Request ::
Return the full set of entries precisely. Do not carry over any pictures.

:: Extracted material

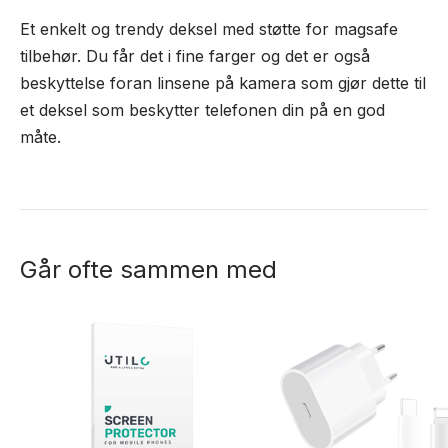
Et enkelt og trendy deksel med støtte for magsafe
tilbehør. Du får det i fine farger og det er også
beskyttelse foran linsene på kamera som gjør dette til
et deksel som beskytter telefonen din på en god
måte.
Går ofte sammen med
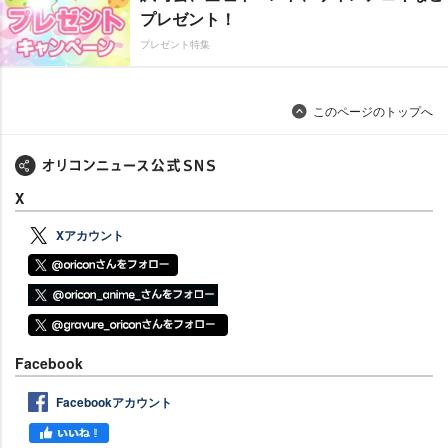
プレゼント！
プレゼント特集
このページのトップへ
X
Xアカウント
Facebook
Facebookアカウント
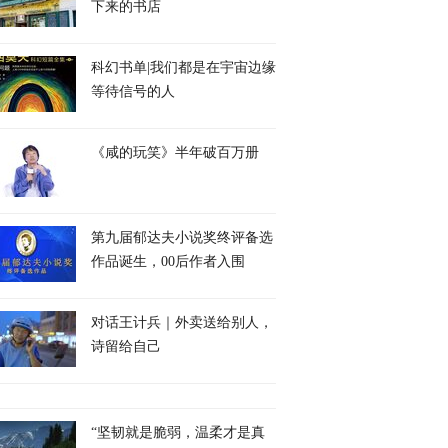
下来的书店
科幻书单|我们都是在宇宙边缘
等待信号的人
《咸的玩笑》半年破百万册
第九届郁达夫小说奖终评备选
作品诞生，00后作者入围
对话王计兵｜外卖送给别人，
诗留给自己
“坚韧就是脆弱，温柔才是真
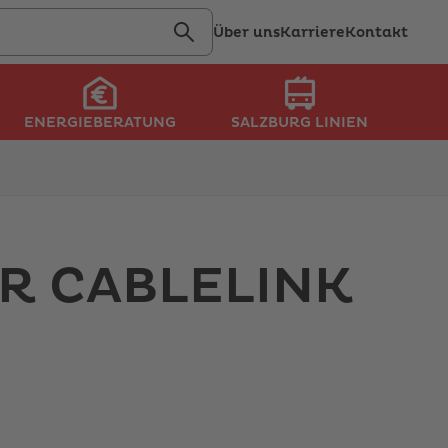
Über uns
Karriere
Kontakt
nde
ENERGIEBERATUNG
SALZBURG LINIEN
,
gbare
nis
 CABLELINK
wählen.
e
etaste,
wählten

::::

Written reply ::
Et enkelt og trendy deksel med støtte for magsafe
tilbehør. Du får det i fine farger og det er også
beskyttelse foran linsene på kamera som gjør dette til
et deksel som beskytter telefonen din på en god
måte.
Går ofte sammen med
プレゼント！
プレゼント特集
このページのトップへ
X
Xアカウント
Facebook
Facebookアカウント
下来的书店
科幻书单|我们都是在宇宙边缘
等待信号的人
《咸的玩笑》半年破百万册
第九届郁达夫小说奖终评备选
作品诞生，00后作者入围
对话王计兵｜外卖送给别人，
诗留给自己
“坚韧就是脆弱，温柔才是真
Über uns
Karriere
Kontakt
nde
ENERGIEBERATUNG
SALZBURG LINIEN
,
gbare
nis
 CABLELINK
wählen.
e
etaste,
wählten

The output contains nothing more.